**Description of the task**:
Your task is to reproduce exactly the lines from the line with "311 52 2.87" through the end of the records below.

[Opening Study material section]

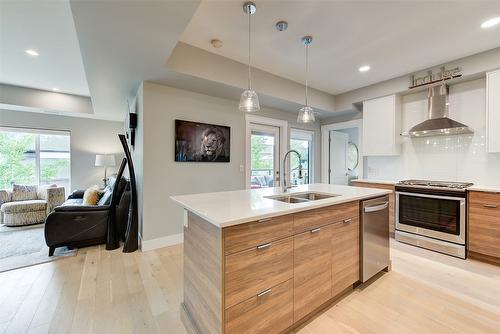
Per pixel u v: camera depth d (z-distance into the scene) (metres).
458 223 2.74
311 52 2.87
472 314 1.74
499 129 2.70
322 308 1.81
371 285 2.15
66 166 5.47
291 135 4.83
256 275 1.37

[Closing Study material section]

**Response**:
311 52 2.87
472 314 1.74
499 129 2.70
322 308 1.81
371 285 2.15
66 166 5.47
291 135 4.83
256 275 1.37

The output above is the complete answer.